[Stored data entries]
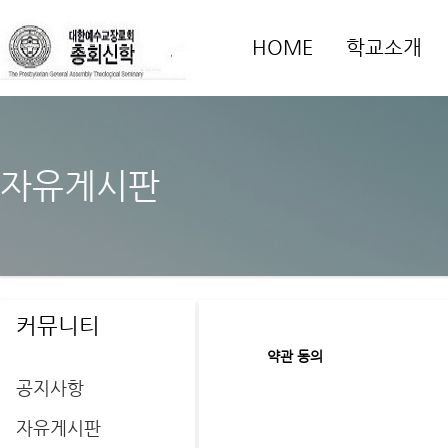
HOME
학교소개
자유게시판
커뮤니티
약관 동의
공지사항
자유게시판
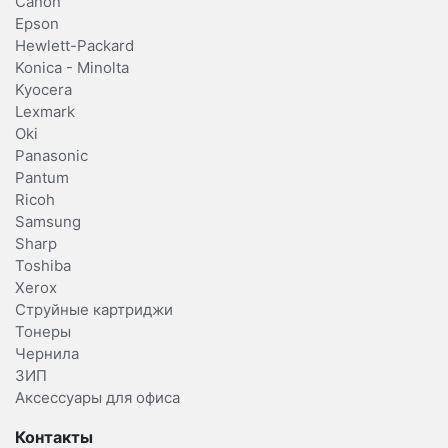
Canon
Epson
Hewlett-Packard
Konica - Minolta
Kyocera
Lexmark
Oki
Panasonic
Pantum
Ricoh
Samsung
Sharp
Toshiba
Xerox
Струйные картриджи
Тонеры
Чернила
ЗИП
Аксессуары для офиса
Контакты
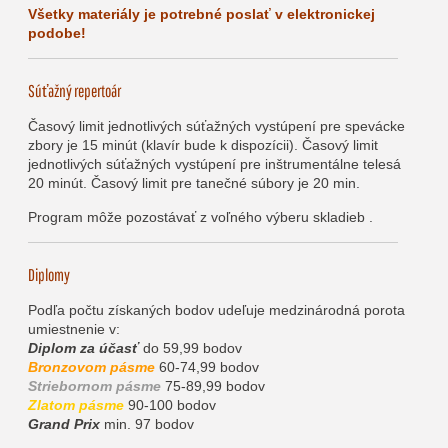
Všetky materiály je potrebné poslať v elektronickej
podobe!
Súťažný repertoár
Časový limit jednotlivých súťažných vystúpení pre spevácke
zbory je 15 minút (klavír bude k dispozícii). Časový limit
jednotlivých súťažných vystúpení pre inštrumentálne telesá
20 minút. Časový limit pre tanečné súbory je 20 min.
Program môže pozostávať z voľného výberu skladieb .
Diplomy
Podľa počtu získaných bodov udeľuje medzinárodná porota
umiestnenie v:
Diplom za účasť
do 59,99 bodov
Bronzovom pásme
60-74,99 bodov
Striebornom pásme
75-89,99 bodov
Zlatom pásme
90-100 bodov
Grand Prix
min.
97 bodov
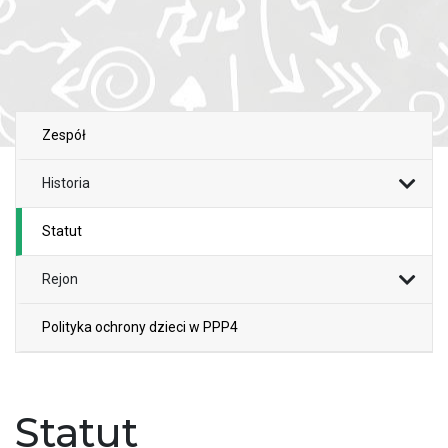
Zespół
Historia
Statut
Rejon
Polityka ochrony dzieci w PPP4
Statut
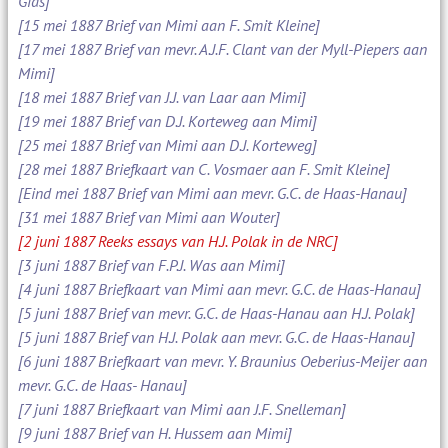
Gids]
[15 mei 1887 Brief van Mimi aan F. Smit Kleine]
[17 mei 1887 Brief van mevr. A.J.F. Clant van der Myll-Piepers aan
Mimi]
[18 mei 1887 Brief van J.J. van Laar aan Mimi]
[19 mei 1887 Brief van D.J. Korteweg aan Mimi]
[25 mei 1887 Brief van Mimi aan D.J. Korteweg]
[28 mei 1887 Briefkaart van C. Vosmaer aan F. Smit Kleine]
[Eind mei 1887 Brief van Mimi aan mevr. G.C. de Haas-Hanau]
[31 mei 1887 Brief van Mimi aan Wouter]
[2 juni 1887 Reeks essays van H.J. Polak in de NRC]
[3 juni 1887 Brief van F.P.J. Was aan Mimi]
[4 juni 1887 Briefkaart van Mimi aan mevr. G.C. de Haas-Hanau]
[5 juni 1887 Brief van mevr. G.C. de Haas-Hanau aan H.J. Polak]
[5 juni 1887 Brief van H.J. Polak aan mevr. G.C. de Haas-Hanau]
[6 juni 1887 Briefkaart van mevr. Y. Braunius Oeberius-Meijer aan
mevr. G.C. de Haas- Hanau]
[7 juni 1887 Briefkaart van Mimi aan J.F. Snelleman]
[9 juni 1887 Brief van H. Hussem aan Mimi]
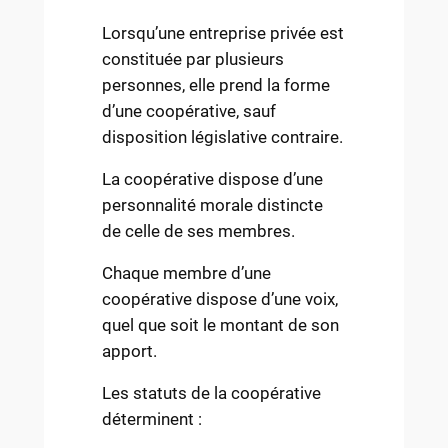
Lorsqu’une entreprise privée est
constituée par plusieurs
personnes, elle prend la forme
d’une coopérative, sauf
disposition législative contraire.
La coopérative dispose d’une
personnalité morale distincte
de celle de ses membres.
Chaque membre d’une
coopérative dispose d’une voix,
quel que soit le montant de son
apport.
Les statuts de la coopérative
déterminent :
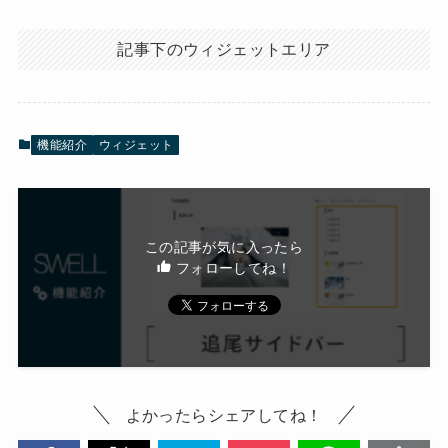
記事下のウィジェットエリア
機能紹介
ウィジェット
この記事が気に入ったら
フォローしてね！
よかったらシェアしてね！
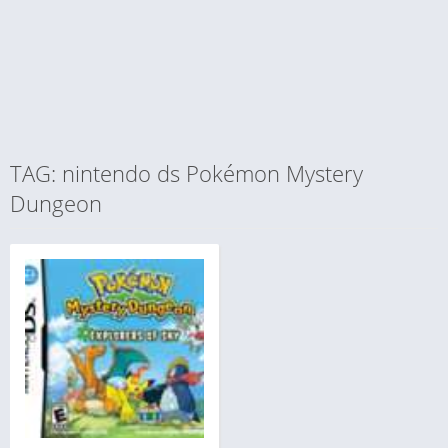
TAG: nintendo ds Pokémon Mystery
Dungeon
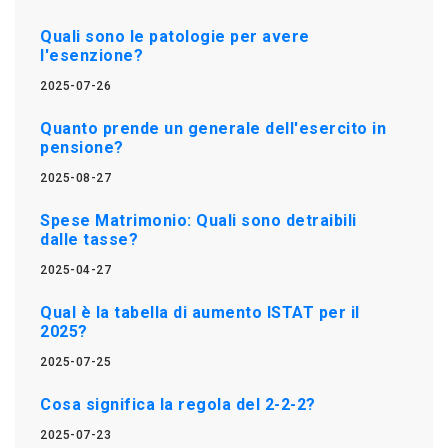
Quali sono le patologie per avere
l'esenzione?
2025-07-26
Quanto prende un generale dell'esercito in
pensione?
2025-08-27
Spese Matrimonio: Quali sono detraibili
dalle tasse?
2025-04-27
Qual è la tabella di aumento ISTAT per il
2025?
2025-07-25
Cosa significa la regola del 2-2-2?
2025-07-23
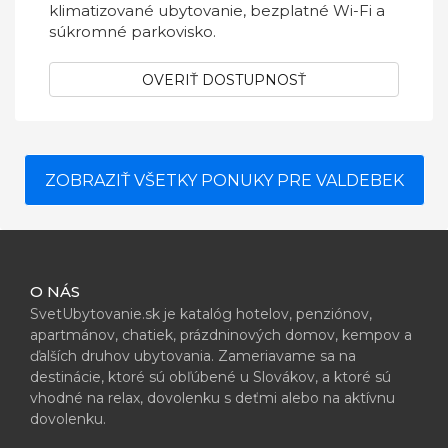
klimatizované ubytovanie, bezplatné Wi-Fi a
súkromné ​​parkovisko.
OVERIŤ DOSTUPNOSŤ
ZOBRAZIŤ VŠETKY PONUKY PRE VALDEBEK
O NÁS
SvetUbytovanie.sk je katalóg hotelov, penziónov,
apartmánov, chatiek, prázdninových domov, kempov a
ďalších druhov ubytovania. Zameriavame sa na
destinácie, ktoré sú obľúbené u Slovákov, a ktoré sú
vhodné na relax, dovolenku s deťmi alebo na aktívnu
dovolenku.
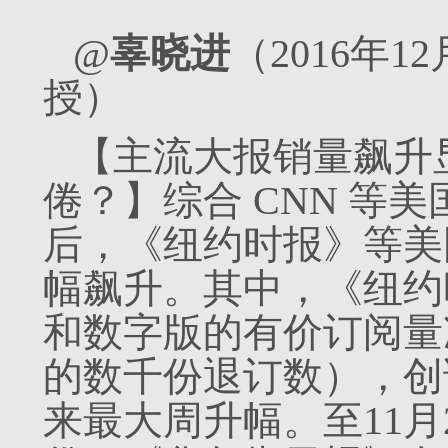
@
辜晓进
（2016年
授）
【主流大报销量飙升
倦？】综合 CNN 等
后，《纽约时报》等美
幅飙升。其中，《纽约
和数字版的有价订阅量
的数千份退订数），创该
来最大周升幅。至11月2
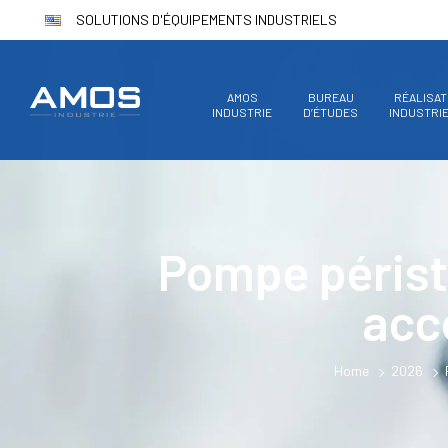
SOLUTIONS D'ÉQUIPEMENTS INDUSTRIELS
AMOS
BUREAU
RÉALISAT
INDUSTRIE
D’ÉTUDES
INDUSTRI
Pompe pérista
acc
Home
2026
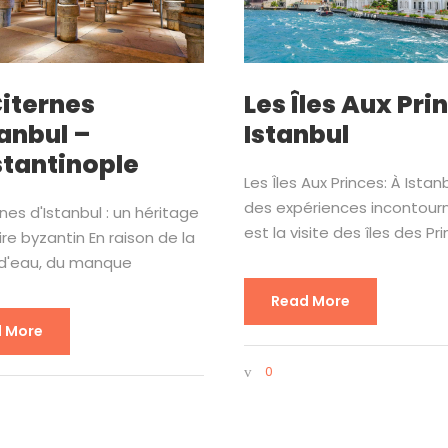
Citernes
Les Îles Aux Pri
tanbul –
Istanbul
tantinople
Les Îles Aux Princes: À Istanb
des expériences incontour
rnes d'Istanbul : un héritage
est la visite des îles des Pr
ire byzantin En raison de la
 d'eau, du manque
Read More
 More
0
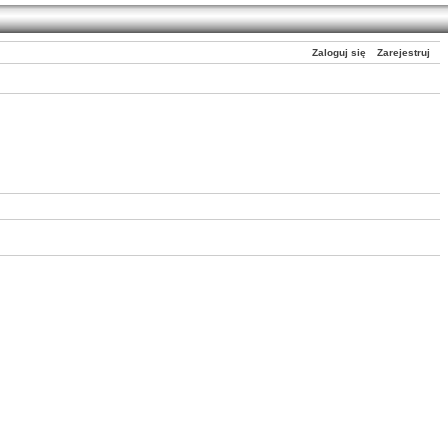
Zaloguj się
Zarejestruj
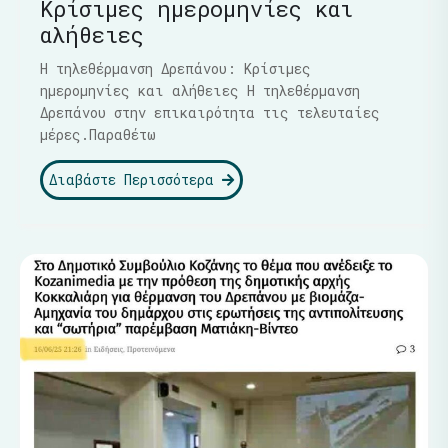
Κρίσιμες ημερομηνίες και
αλήθειες
Η τηλεθέρμανση Δρεπάνου: Κρίσιμες
ημερομηνίες και αλήθειες Η τηλεθέρμανση
Δρεπάνου στην επικαιρότητα τις τελευταίες
μέρες.Παραθέτω
Διαβάστε Περισσότερα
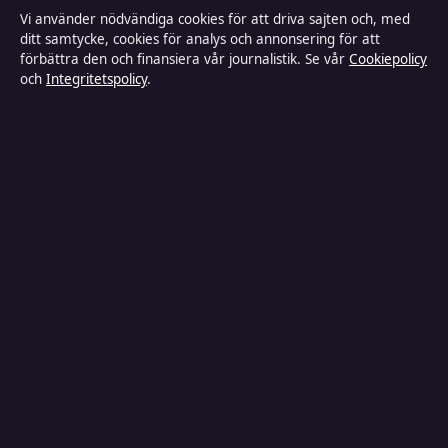
Vi använder nödvändiga cookies för att driva sajten och, med
Faktagranskningspolicy
ditt samtycke, cookies för analys och annonsering för att
förbättra den och finansiera vår journalistik. Se vår
Cookiepolicy
Ägande & finansiering
och
Integritetspolicy
.
Integritetspolicy
Cookiepolicy
Kändisar & integritet
Innehållet är endast avsett för allmän information och ska inte betraktas
som medicinsk, finansiell eller juridisk rådgivning. Sponsrat material är
tydligt märkt. Allmänna förfrågningar:
info@industrizon.se
.
Utgivare:
Kungsholmen Media Ltd., Gibraltar ·
Ansvarig utgivare:
Anders Berg, Chefredaktör · Companies House Gibraltar 133100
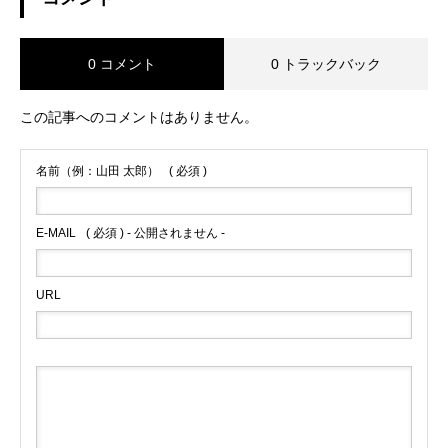
0 コメント
0 トラックバック
この記事へのコメントはありません。
名前（例：山田 太郎）
( 必須 )
E-MAIL
( 必須 ) - 公開されません -
URL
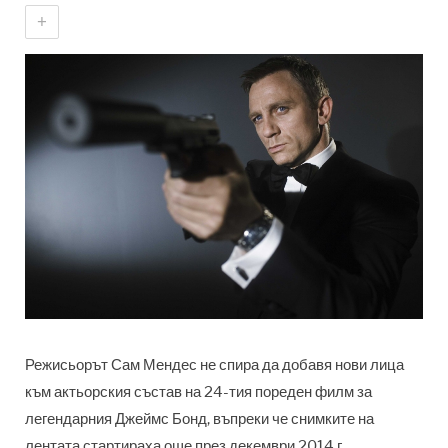
+
Режисьорът Сам Мендес не спира да добавя нови лица
към актьорския състав на 24-тия пореден филм за
легендарния Джеймс Бонд, въпреки че снимките на
лентата стартираха още през декември 2014 г.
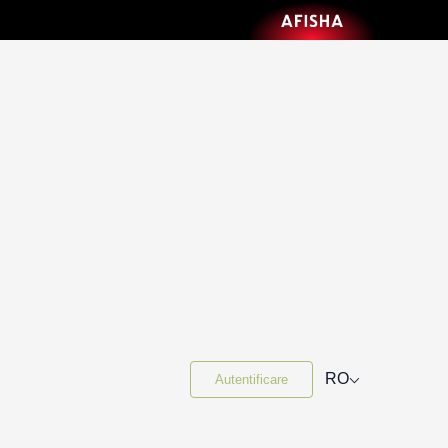
⌵
RO
Autentificare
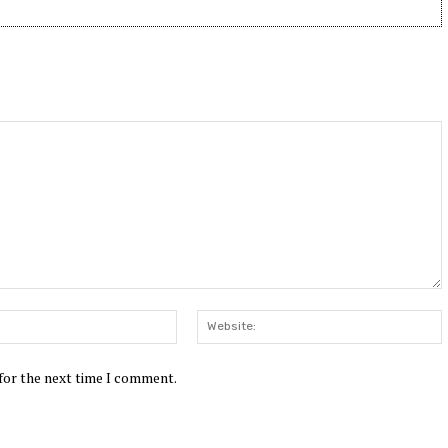
Email:*
W
 for the next time I comment.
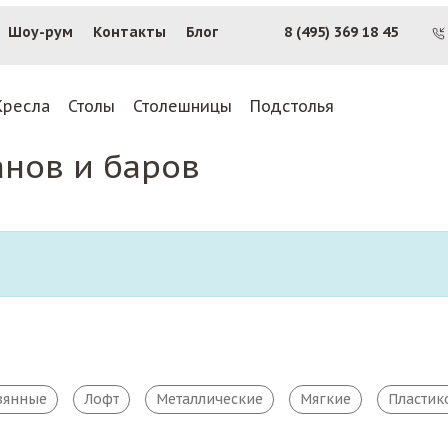
Шоу-рум
Контакты
Блог
8 (495) 369 18 45
Кресла
Столы
Столешницы
Подстолья
анов и баров
вянные
Лофт
Металлические
Мягкие
Пластик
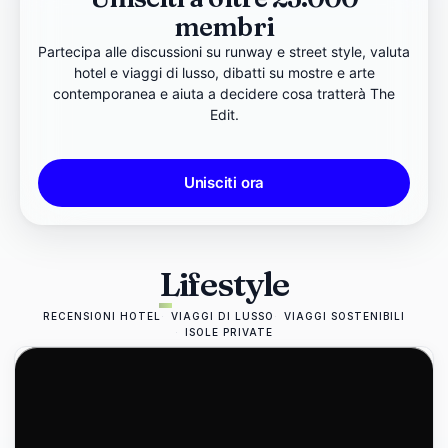
membri
Partecipa alle discussioni su runway e street style, valuta
hotel e viaggi di lusso, dibatti su mostre e arte
contemporanea e aiuta a decidere cosa tratterà The
Edit.
Unisciti ora
Lifestyle
RECENSIONI HOTEL
VIAGGI DI LUSSO
VIAGGI SOSTENIBILI
ISOLE PRIVATE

• [Task item] Check each line of the entries above for the string "vystúpení", and return those that contain it.

• [Solution]
Časový limit jednotlivých súťažných vystúpení pre spevácke
jednotlivých súťažných vystúpení pre inštrumentálne telesá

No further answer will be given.